Pointing out other paradoxes of our clinical work can be used as a further precaution in our diagnostic procedures. In our relationship with patients we find ourselves continuously oscillating between intense emotional and rational participation in what they tell us and equally strong contextual detachment from the same. This movement accompanies another oscillation of ours: from a peak of maximum credibility attributed to what we hear to the opposite, extreme mistrust. Such paradoxical oscillation does not, however, concern our global persona, but only our function as analysts, and it is one of the guarantees for our neutrality. Regarding the credibility of the elements we gather for diagnosis, the important thing is not so much to establish whether the information given to us is true or false, but to organize the diagnostic phase as a dynamic process in which certain patients can be actively involved and at the end of which they will find they can evaluate together with us the meaning and the possible implications of our diagnostic hypotheses. This is the exact opposite of the medical procedure which consolidates roles, knowledge and competencies and thus also consolidates patients in a passive position in which they can only accept or refuse our point of view; certainly not converse with us.
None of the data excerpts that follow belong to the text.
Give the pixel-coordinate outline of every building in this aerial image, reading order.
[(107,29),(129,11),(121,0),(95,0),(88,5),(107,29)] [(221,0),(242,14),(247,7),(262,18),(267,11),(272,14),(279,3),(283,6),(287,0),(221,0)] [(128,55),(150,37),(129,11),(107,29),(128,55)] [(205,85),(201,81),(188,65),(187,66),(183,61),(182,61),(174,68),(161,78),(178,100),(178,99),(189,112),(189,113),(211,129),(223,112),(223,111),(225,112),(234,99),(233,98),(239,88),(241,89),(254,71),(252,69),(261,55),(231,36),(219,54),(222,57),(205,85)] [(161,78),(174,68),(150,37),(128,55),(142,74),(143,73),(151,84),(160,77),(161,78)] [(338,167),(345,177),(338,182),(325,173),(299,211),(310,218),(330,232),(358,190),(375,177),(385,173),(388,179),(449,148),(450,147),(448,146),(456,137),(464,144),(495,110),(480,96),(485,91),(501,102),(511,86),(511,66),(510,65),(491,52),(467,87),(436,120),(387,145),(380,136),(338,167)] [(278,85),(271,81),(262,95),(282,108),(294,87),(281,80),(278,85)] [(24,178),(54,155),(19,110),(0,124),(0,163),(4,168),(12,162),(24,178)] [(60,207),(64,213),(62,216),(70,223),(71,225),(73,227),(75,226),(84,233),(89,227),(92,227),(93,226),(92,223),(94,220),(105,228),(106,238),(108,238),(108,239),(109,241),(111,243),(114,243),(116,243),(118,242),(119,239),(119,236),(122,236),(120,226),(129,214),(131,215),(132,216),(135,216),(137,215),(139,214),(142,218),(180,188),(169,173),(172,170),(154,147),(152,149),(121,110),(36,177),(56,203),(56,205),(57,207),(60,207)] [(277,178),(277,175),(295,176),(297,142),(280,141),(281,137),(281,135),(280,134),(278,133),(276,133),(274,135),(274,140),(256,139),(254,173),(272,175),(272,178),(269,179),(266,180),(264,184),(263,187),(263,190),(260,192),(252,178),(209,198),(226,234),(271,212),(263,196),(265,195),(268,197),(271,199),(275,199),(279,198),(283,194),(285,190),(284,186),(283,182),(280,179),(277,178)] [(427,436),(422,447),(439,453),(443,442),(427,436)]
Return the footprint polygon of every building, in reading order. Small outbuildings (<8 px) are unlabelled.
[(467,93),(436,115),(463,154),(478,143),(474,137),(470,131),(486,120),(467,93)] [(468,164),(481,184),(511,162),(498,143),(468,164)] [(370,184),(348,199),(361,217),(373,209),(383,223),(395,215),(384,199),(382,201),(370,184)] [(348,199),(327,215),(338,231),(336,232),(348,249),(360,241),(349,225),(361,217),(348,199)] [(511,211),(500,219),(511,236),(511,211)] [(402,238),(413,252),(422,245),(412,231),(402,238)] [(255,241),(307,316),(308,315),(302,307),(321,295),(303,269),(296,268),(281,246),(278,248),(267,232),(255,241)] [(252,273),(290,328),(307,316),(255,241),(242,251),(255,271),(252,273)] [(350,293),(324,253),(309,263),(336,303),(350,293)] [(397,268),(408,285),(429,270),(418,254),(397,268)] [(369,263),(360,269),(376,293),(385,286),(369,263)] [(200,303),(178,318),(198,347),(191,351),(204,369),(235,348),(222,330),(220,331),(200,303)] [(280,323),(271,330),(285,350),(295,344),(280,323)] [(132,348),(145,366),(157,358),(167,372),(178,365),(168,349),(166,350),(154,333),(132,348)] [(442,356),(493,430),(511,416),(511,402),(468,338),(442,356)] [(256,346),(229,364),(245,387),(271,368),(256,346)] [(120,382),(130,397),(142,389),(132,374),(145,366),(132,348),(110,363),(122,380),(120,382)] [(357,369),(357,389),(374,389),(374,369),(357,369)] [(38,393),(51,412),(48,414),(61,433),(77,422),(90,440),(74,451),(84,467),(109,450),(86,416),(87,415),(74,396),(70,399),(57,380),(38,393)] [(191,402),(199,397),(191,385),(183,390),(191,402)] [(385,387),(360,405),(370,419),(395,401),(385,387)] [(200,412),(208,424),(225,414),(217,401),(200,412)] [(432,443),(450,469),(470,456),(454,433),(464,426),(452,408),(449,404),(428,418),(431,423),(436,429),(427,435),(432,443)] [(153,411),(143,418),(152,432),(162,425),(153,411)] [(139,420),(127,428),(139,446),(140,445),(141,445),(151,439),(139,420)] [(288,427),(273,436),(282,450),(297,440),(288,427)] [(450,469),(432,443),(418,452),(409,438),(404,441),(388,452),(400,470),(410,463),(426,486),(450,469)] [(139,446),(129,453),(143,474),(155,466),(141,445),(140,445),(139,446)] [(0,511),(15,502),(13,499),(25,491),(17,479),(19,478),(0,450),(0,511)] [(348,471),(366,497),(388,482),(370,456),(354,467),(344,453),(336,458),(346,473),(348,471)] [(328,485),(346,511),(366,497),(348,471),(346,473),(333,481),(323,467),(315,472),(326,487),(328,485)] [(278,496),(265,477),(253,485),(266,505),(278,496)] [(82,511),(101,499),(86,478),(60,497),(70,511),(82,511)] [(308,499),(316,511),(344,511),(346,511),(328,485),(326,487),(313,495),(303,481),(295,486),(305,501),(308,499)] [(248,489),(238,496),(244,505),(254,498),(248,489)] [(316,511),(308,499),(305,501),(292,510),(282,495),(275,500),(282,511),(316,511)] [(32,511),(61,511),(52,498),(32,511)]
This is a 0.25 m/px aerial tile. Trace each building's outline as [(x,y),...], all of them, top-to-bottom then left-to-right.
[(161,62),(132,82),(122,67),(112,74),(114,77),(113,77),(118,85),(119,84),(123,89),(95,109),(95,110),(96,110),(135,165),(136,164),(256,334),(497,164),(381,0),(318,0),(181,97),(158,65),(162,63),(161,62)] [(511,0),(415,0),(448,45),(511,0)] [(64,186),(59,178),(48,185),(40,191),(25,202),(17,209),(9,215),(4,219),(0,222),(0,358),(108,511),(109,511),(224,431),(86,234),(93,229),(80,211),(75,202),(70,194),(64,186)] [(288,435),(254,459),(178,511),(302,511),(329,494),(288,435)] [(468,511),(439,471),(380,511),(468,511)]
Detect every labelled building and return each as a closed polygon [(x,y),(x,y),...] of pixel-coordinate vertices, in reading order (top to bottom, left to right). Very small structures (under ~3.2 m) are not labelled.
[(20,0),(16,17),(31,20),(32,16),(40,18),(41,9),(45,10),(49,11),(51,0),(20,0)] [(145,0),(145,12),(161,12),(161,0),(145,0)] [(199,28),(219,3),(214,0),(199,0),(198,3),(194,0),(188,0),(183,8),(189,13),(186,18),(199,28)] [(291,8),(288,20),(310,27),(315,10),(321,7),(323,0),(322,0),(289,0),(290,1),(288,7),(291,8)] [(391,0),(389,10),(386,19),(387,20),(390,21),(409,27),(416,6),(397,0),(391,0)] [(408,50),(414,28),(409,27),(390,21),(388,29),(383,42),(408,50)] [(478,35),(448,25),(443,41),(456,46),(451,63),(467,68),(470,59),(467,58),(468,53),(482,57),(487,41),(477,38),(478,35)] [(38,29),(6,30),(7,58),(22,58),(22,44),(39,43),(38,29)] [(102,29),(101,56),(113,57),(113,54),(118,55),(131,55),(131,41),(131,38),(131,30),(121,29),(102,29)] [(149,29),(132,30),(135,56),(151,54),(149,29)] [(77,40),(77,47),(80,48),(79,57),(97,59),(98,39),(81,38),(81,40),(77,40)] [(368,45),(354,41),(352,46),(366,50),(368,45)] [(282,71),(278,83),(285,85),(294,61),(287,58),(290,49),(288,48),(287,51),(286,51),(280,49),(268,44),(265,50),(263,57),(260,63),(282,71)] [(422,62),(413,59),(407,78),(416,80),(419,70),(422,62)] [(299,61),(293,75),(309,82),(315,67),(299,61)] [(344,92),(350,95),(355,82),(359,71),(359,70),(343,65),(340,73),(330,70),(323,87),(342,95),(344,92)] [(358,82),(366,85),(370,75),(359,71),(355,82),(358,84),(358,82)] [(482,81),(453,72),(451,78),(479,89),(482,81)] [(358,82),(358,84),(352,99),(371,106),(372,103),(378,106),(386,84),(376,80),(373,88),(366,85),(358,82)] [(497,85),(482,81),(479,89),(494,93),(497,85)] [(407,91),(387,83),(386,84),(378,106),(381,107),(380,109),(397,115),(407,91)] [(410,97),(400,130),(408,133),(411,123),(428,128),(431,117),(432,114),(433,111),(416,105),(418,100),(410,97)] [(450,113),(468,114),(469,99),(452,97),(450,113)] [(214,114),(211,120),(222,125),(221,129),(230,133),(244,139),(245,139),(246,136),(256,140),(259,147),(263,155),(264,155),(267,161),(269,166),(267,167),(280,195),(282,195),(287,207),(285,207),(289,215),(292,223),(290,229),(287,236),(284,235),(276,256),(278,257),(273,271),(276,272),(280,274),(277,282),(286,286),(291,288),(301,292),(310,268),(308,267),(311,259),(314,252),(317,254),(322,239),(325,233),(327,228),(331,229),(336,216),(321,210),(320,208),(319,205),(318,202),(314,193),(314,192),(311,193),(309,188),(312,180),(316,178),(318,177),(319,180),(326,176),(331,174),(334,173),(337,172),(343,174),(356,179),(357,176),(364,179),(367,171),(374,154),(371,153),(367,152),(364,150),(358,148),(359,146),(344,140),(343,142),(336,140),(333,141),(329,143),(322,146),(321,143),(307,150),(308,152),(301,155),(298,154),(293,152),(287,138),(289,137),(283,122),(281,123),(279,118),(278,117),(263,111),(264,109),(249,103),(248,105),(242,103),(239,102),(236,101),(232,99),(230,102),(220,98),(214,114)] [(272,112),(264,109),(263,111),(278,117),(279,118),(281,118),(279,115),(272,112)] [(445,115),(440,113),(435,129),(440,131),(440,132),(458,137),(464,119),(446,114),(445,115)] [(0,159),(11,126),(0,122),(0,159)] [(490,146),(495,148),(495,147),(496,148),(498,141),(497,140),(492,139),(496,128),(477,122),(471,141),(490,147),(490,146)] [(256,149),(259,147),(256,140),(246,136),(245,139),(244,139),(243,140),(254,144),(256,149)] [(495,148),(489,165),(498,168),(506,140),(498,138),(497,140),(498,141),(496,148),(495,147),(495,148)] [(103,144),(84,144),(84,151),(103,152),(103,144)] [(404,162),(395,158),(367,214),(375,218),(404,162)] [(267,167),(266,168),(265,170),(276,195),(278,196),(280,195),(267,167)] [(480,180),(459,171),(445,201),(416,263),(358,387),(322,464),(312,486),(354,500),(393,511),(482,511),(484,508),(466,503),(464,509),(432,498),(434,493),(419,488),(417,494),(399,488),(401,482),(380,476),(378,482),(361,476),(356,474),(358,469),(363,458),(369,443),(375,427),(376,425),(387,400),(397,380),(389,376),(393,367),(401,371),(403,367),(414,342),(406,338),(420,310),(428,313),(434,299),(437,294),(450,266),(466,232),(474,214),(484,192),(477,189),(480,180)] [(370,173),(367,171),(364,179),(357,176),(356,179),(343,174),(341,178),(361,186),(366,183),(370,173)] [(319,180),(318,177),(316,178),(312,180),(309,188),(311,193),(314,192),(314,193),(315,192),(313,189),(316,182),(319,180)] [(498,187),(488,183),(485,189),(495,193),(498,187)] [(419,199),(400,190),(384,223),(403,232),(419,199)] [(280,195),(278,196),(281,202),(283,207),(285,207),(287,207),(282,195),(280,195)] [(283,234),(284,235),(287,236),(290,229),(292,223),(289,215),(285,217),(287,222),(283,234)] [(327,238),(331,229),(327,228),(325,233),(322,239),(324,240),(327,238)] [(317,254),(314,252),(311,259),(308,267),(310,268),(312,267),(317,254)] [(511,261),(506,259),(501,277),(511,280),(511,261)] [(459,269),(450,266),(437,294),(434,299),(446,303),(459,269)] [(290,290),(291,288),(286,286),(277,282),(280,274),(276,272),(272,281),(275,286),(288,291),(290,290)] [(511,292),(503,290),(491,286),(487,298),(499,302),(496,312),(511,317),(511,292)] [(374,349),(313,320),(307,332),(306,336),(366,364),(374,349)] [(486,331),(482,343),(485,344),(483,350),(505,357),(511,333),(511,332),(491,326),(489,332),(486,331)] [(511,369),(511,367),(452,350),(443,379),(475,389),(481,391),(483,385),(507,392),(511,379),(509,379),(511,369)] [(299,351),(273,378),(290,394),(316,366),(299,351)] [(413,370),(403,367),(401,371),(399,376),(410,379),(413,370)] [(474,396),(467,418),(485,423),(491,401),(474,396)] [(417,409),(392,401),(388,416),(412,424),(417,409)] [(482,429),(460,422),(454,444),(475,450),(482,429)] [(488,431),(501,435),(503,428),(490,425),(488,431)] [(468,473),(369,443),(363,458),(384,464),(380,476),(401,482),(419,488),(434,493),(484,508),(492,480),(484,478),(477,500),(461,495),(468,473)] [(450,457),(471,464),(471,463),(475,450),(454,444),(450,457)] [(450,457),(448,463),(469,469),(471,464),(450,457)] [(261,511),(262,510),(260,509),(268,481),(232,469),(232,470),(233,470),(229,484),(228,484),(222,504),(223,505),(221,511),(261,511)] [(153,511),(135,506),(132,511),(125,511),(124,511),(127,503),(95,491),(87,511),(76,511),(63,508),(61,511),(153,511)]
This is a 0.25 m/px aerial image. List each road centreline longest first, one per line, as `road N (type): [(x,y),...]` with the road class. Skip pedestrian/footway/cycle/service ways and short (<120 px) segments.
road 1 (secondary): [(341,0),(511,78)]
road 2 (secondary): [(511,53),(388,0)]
Finally, reconsidering the complex and contradictory frame we work in, one knows how crucial it is in constructing diagnostic assessments, to repeatedly try considering various developmental patterns, among the various critical developmental points and among the character aspects that are in the process of definition in children (or are typical of adults) and their correspondence or compatibility with the hypotheses of development and psychic functioning we are developing.
The metapsychological profile is an instrument that is not only technically reliable, but also respects of the equal and dynamic relationship between the client and the diagnostician in all its complexity; it fits the needs that arise when one considers diagnosis as a process.